Il rapporto di 89 pagine (in olandese, qui il testo) e la pagina internet dell’istituto che lo ha curato ricordano in primo luogo il cuore della posizione olandese: “I telefoni cellulari e altri dispositivi non sono ammessi in classe, a meno che non vengano utilizzati per scopi didattici durante la lezione o per necessità (ad esempio per esigenze di supporto aggiuntive o necessità mediche).”
Come si può vedere la partenza è diversa rispetto alle circolari che regolano la situazione italiana.
In Olanda, infatti, non vi è stata una norma cogente ma un accordo nazionale redatto per contrastare i possibili effetti negativi dell’uso di telefoni cellulari e altri dispositivi in classe e preservare gli effetti positivi dell’uso didattico.
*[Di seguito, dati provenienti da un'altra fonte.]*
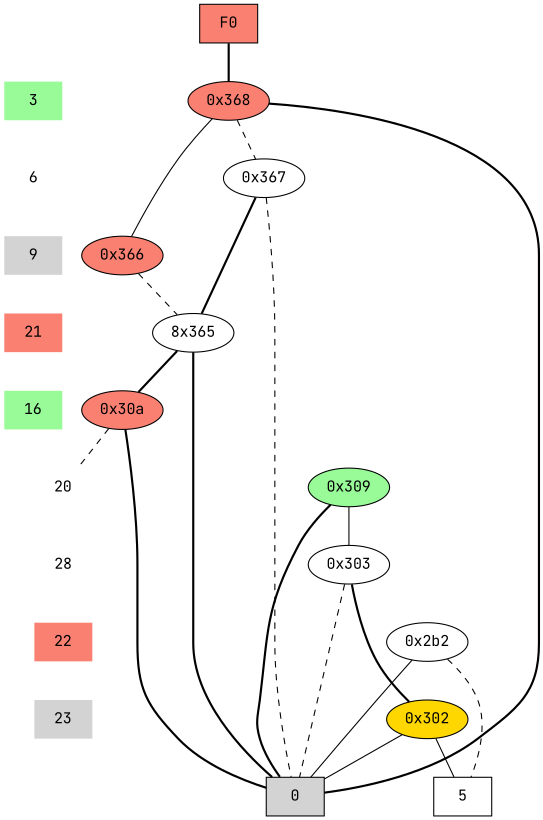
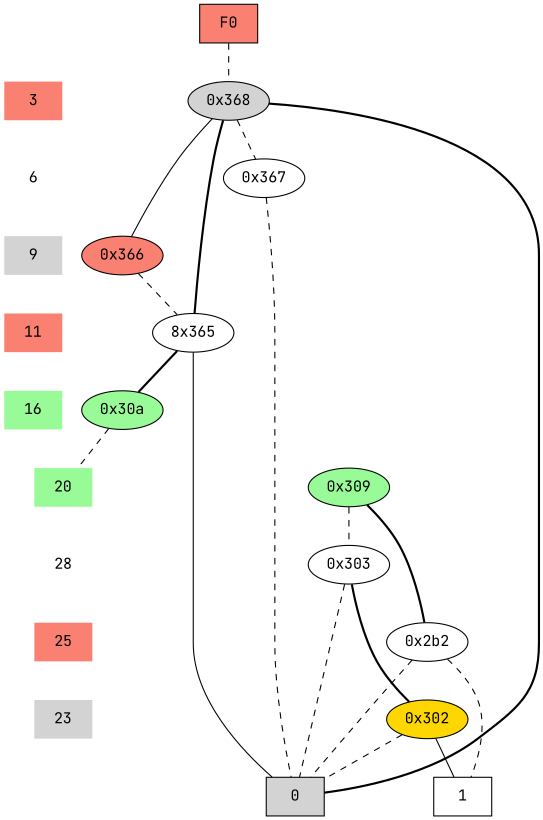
  digraph {
    fontname="JetBrains Mono"
    node [fontname="JetBrains Mono" shape=plaintext style=filled fillcolor=salmon]
    edge [dir=none fontname="JetBrains Mono" style=invis]
    "CONST NODES" [style=invis fillcolor=""]
-   " 3 " [fillcolor=palegreen]
+   " 3 "
    " 6 " [fillcolor=white]
    " 9 " [fillcolor=lightgrey]
-   " 11 " [label=21]
+   " 11 "
    " 16 " [fillcolor=palegreen]
-   " 20 " [fillcolor=white]
+   " 20 " [fillcolor=palegreen]
    n8 [fillcolor=white label=28]
-   " 22 "
+   " 22 " [label=25]
    " 23 " [fillcolor=lightgrey]
    F0 [shape=box]
-   "0x368" [shape=""]
+   "0x368" [fillcolor=lightgrey shape=""]
    "0x367" [fillcolor=white shape=""]
    "0x366" [shape=""]
    n15 [fillcolor=white label="8x365" shape=""]
-   "0x30a" [shape=""]
+   "0x30a" [fillcolor=palegreen shape=""]
    "0x309" [fillcolor=palegreen shape=""]
    "0x303" [fillcolor=white shape=""]
    "0x2b2" [fillcolor=white shape=""]
    "0x302" [fillcolor=gold shape=""]
    n21 [fillcolor=lightgrey label=0 shape=box]
-   n22 [fillcolor=white label=5 shape=box]
+   n22 [fillcolor=white label=1 shape=box]
    subgraph sub_1 {
      "CONST NODES"
      " 3 "
      " 6 "
      " 9 "
      " 11 "
      " 16 "
      " 20 "
      n8
      " 22 "
      " 23 "
    }
    subgraph sub_2 {
      rank=same
      F0
    }
    subgraph sub_3 {
      rank=same
      " 3 "
      "0x368"
    }
    subgraph sub_4 {
      rank=same
      " 6 "
      "0x367"
    }
    subgraph sub_5 {
      rank=same
      " 9 "
      "0x366"
    }
    subgraph sub_6 {
      rank=same
      " 11 "
      n15
    }
    subgraph sub_7 {
      rank=same
      " 16 "
      "0x30a"
    }
    subgraph sub_8 {
      rank=same
      " 20 "
      "0x309"
    }
    subgraph sub_9 {
      rank=same
      n8
      "0x303"
    }
    subgraph sub_10 {
      rank=same
      " 22 "
      "0x2b2"
    }
    subgraph sub_11 {
      rank=same
      " 23 "
      "0x302"
    }
    subgraph sub_12 {
      rank=same
      "CONST NODES"
      subgraph sub_13 {
        rank=same
        n21
        n22
      }
    }
    " 3 " -> " 6 "
    " 6 " -> " 9 "
    " 9 " -> " 11 "
    " 11 " -> " 16 "
    " 16 " -> " 20 "
    " 20 " -> n8
    n8 -> " 22 "
    " 22 " -> " 23 "
    " 23 " -> "CONST NODES"
-   F0 -> "0x368" [style=bold]
+   F0 -> "0x368" [style=dashed]
    "0x368" -> "0x367" [style=dashed]
    "0x368" -> "0x366" [style=solid]
    "0x368" -> n21 [style=bold]
-   "0x367" -> n15 [style=bold]
+   "0x368" -> n15 [style=bold]
    "0x367" -> n21 [style=dashed]
    "0x366" -> n15 [style=dashed]
    n15 -> "0x30a" [style=bold]
-   n15 -> n21 [style=bold]
+   n15 -> n21 [style=solid]
    "0x30a" -> " 20 " [style=dashed]
-   "0x30a" -> n21 [style=bold]
-   "0x309" -> "0x303" [style=solid]
-   "0x309" -> n21 [style=bold]
+   "0x309" -> "0x303" [style=dashed]
+   "0x309" -> "0x2b2" [style=bold]
    "0x303" -> "0x302" [style=bold]
    "0x303" -> n21 [style=dashed]
-   "0x2b2" -> n21 [style=solid]
+   "0x2b2" -> n21 [style=dashed]
    "0x2b2" -> n22 [style=dashed]
-   "0x302" -> n21 [style=solid]
+   "0x302" -> n21 [style=dashed]
    "0x302" -> n22 [style=solid]
  }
L’accordo è stato stipulato sotto la supervisione del Ministero dell’Istruzione, della Cultura e della Scienza (con la partecipazione di rappresentanti di insegnanti, dirigenti scolastici, genitori e studenti). Su incarico del Ministero dell’OCW, l’Istituto Kohnstamm e Oberon hanno poi valutato il funzionamento dell’accordo nazionale monitorando la situazione relativa all’uso di telefoni cellulari e altri dispositivi in classe nell’istruzione secondaria, primaria e specialistica.
I dati della ricerca nelle scuole superiori
Il rapporto presenta così le principali evidenze raccolte
- Il 99% delle scuole secondarie ha una politica sui cellulari. La maggior parte delle scuole ha una politica “a casa o in cassaforte” o consegna i telefoni all’inizio delle lezioni.
- Da quando è entrato in vigore l’accordo, gli studenti portano meno spesso il cellulare a scuola.
- Le scuole segnalano effetti positivi sulla concentrazione (75%), sul clima sociale (59%) e – in misura minore – sul rendimento scolastico (28%).
- Alcuni degli insegnanti intervistati hanno menzionato anche effetti negativi:
- aumento del carico di lavoro dovuto all’applicazione della legge
- adeguamenti necessari nella comunicazione verso gli studenti
- aumento del bullismo fisico e dei comportamenti dirompenti
- Le scuole citano i seguenti fattori di successo per politiche fattibili: comunicazione chiara, applicazione collettiva e alternative all’uso del telefono durante le pause.
- Il 51% delle scuole è soddisfatto dello strumento politico. L’accordo è apprezzato come “supporto”, soprattutto nella comunicazione con genitori e studenti. Il 33% auspica una legislazione più incisiva.
Come si vede si tratta di risultati che meritano una approfondita discussione e ulteriori verifiche.
L’elemento chiave, tuttavia, a pare essere il fatto che le scuole non hanno pedissequamente applicato un divieto imposto da una norma ma hanno operato secondo la logica degli accordi tra i diversi soggetti senza vietare l’uso didattico.
La ricerca è poi decisamente interessante perché inizia a portare evidenze scientifiche (seppure frutto di sondaggio) piuttosto che posizioni a partito preso.